▸ WORK TO BE COMPLETED: Write out the text in each of the rows below word for word, leaving out the pictures.

▸ DATA UNDER STUDY:

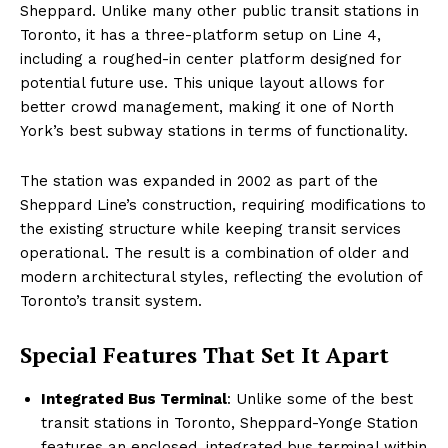
Sheppard. Unlike many other public transit stations in
Toronto, it has a three-platform setup on Line 4,
including a roughed-in center platform designed for
potential future use. This unique layout allows for
better crowd management, making it one of North
York’s best subway stations in terms of functionality.
The station was expanded in 2002 as part of the
Sheppard Line’s construction, requiring modifications to
the existing structure while keeping transit services
operational. The result is a combination of older and
modern architectural styles, reflecting the evolution of
Toronto’s transit system.
Special Features That Set It Apart
Integrated Bus Terminal
: Unlike some of the best
transit stations in Toronto, Sheppard-Yonge Station
features an enclosed, integrated bus terminal within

▸ RESULT BELOW:
Sheppard. Unlike many other public transit stations in
Toronto, it has a three-platform setup on Line 4,
including a roughed-in center platform designed for
potential future use. This unique layout allows for
better crowd management, making it one of North
York’s best subway stations in terms of functionality.
The station was expanded in 2002 as part of the
Sheppard Line’s construction, requiring modifications to
the existing structure while keeping transit services
operational. The result is a combination of older and
modern architectural styles, reflecting the evolution of
Toronto’s transit system.
Special Features That Set It Apart
Integrated Bus Terminal
: Unlike some of the best
transit stations in Toronto, Sheppard-Yonge Station
features an enclosed, integrated bus terminal within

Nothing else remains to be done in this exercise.